Chart comprehension data
**********

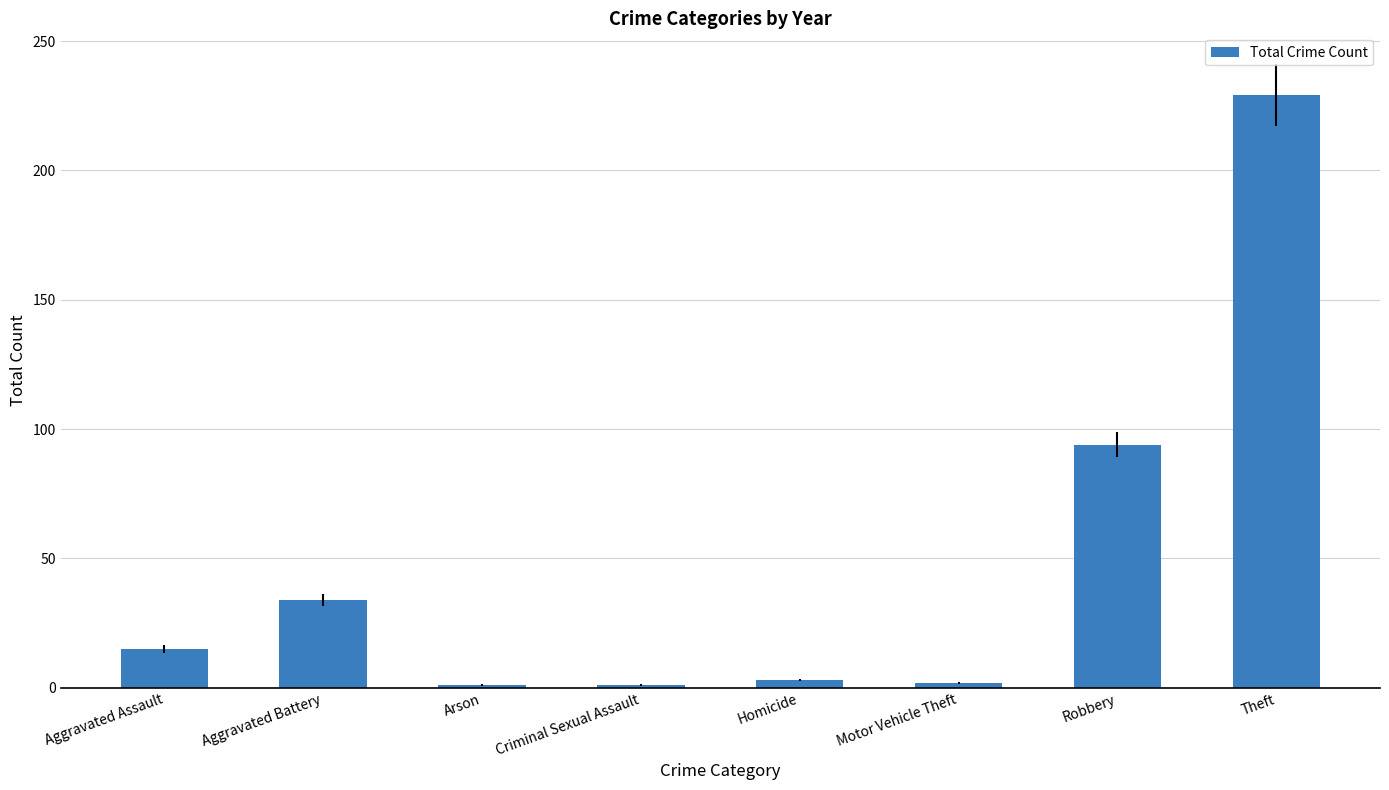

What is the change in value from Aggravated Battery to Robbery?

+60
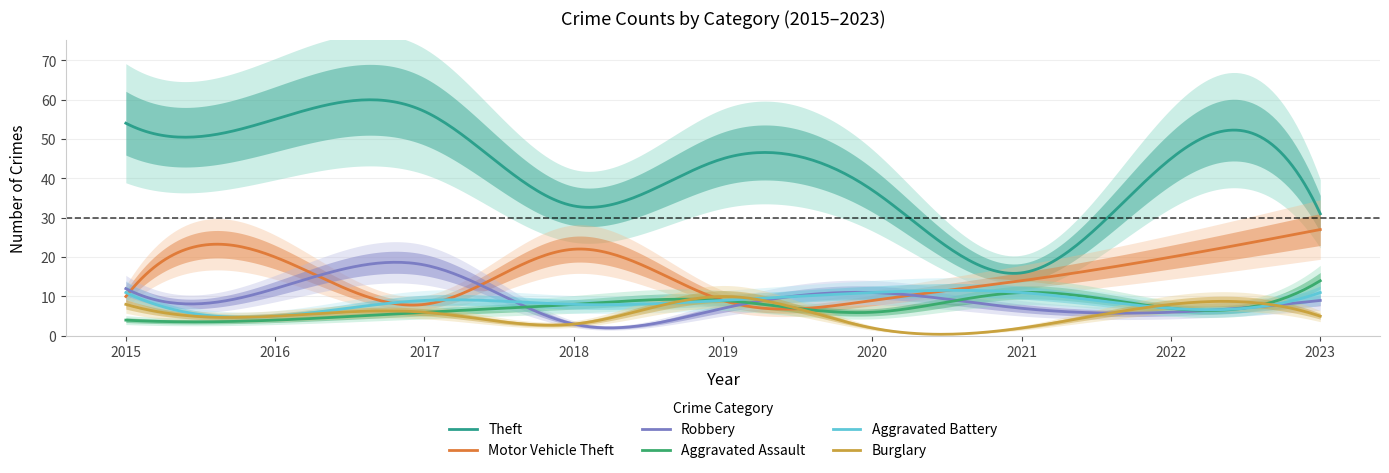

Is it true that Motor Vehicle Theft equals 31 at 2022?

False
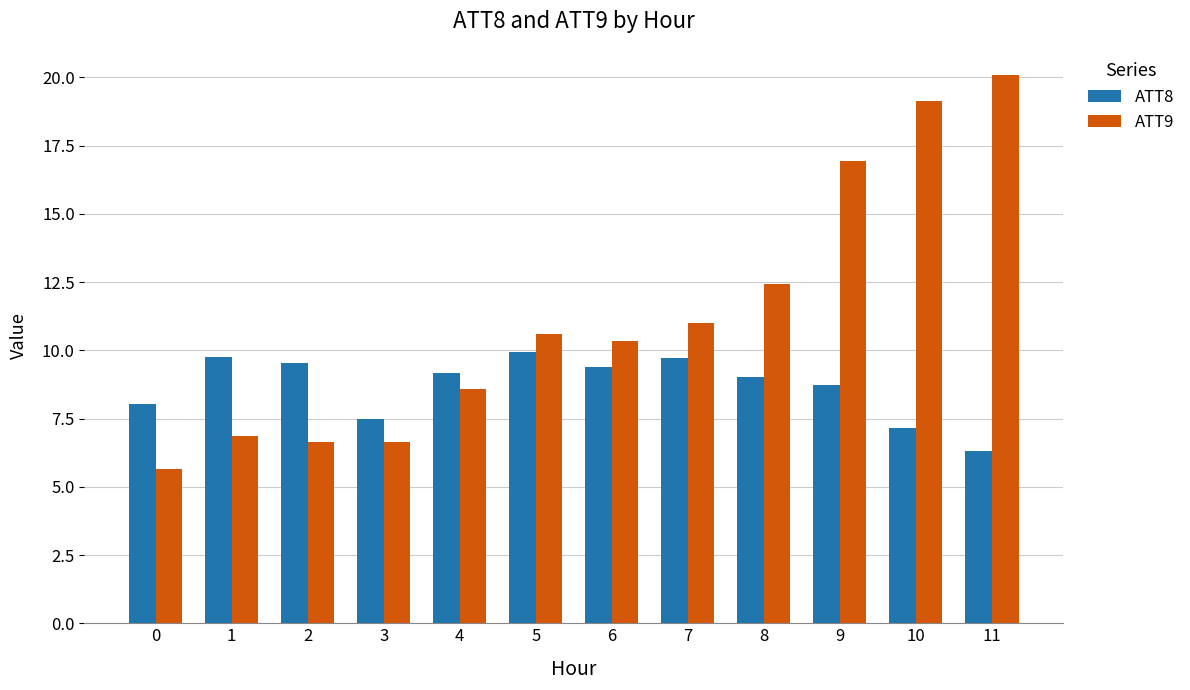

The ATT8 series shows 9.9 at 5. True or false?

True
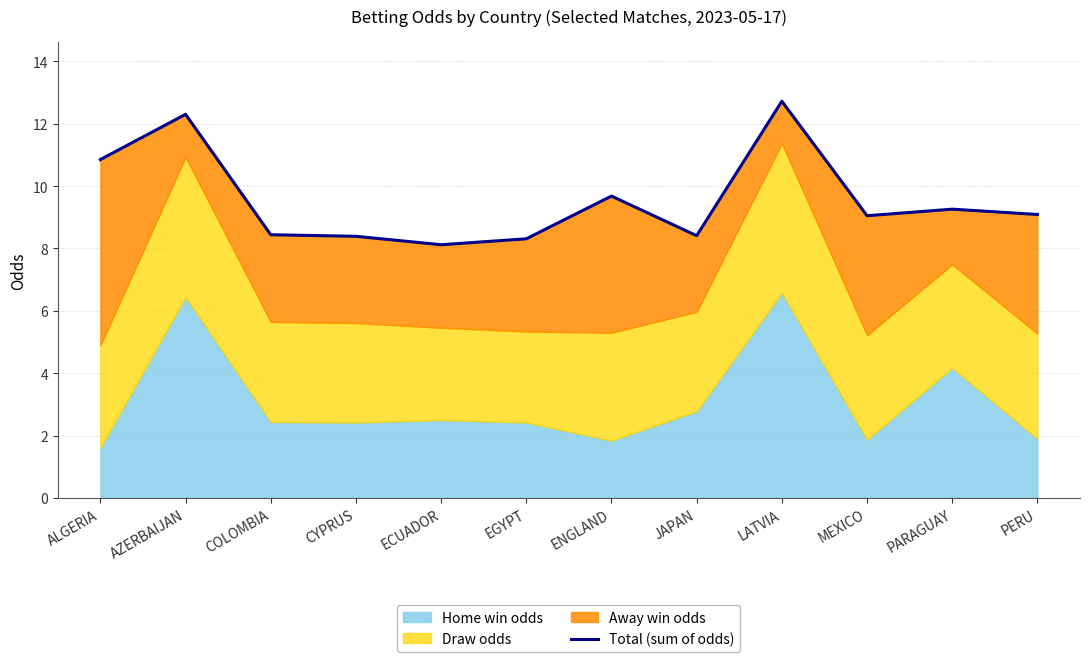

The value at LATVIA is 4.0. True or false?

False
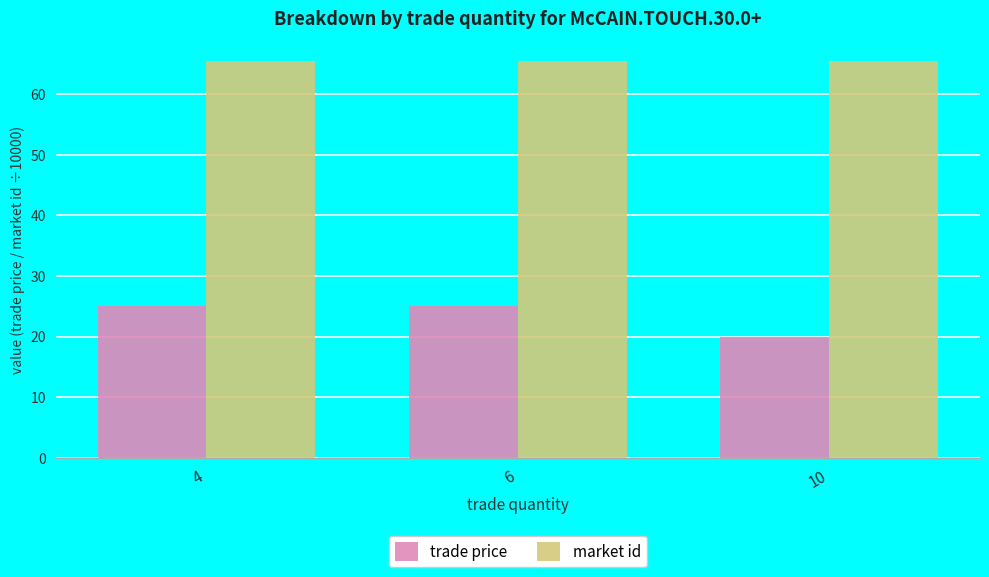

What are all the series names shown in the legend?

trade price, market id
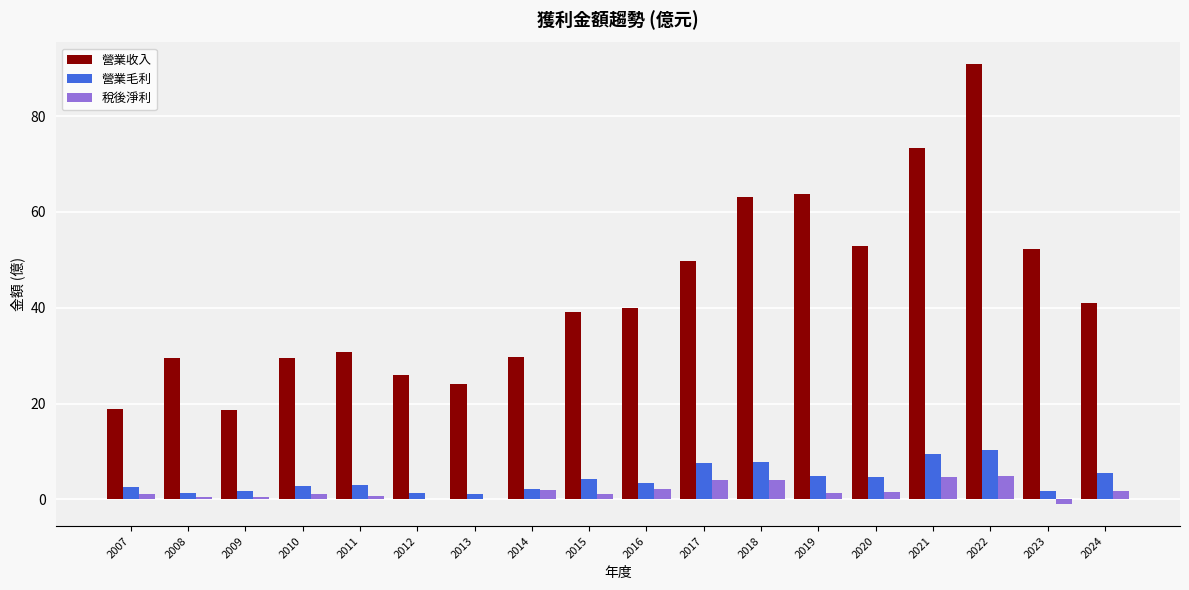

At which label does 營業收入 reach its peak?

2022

**********

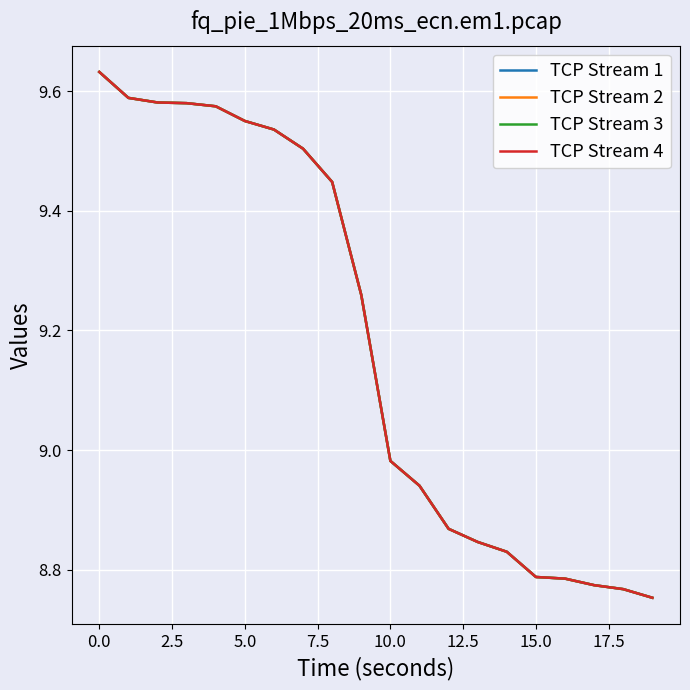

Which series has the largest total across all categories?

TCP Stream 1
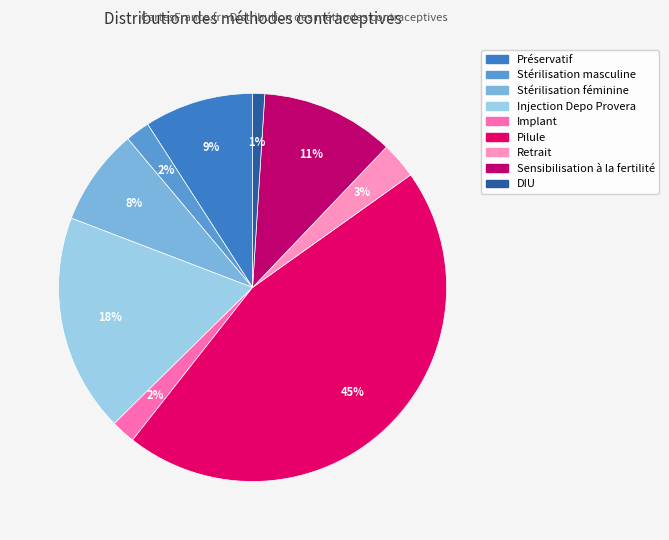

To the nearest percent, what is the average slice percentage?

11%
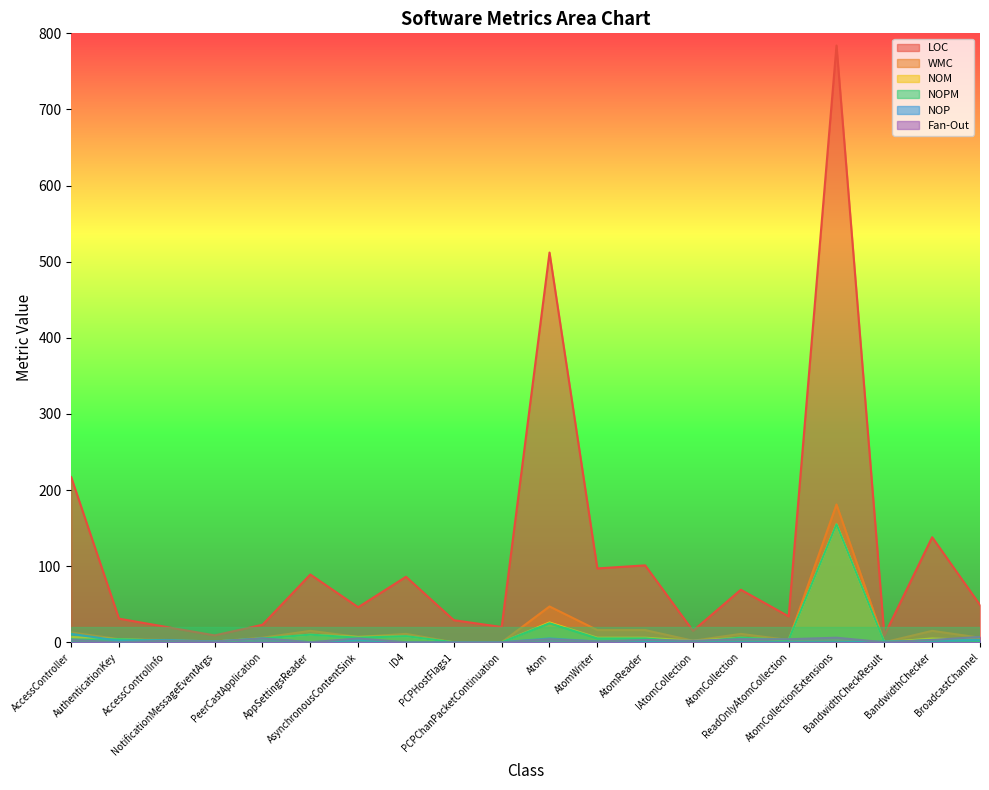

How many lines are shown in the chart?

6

**********

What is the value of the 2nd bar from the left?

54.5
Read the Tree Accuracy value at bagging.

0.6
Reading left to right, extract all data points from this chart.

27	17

**********

EXERCISE
Please pull out every line of the records above that contains the string "shown", matching case exactly. Copy each such line in full.

EXPECTED ANSWER
What are all the series names shown in the legend?
How many lines are shown in the chart?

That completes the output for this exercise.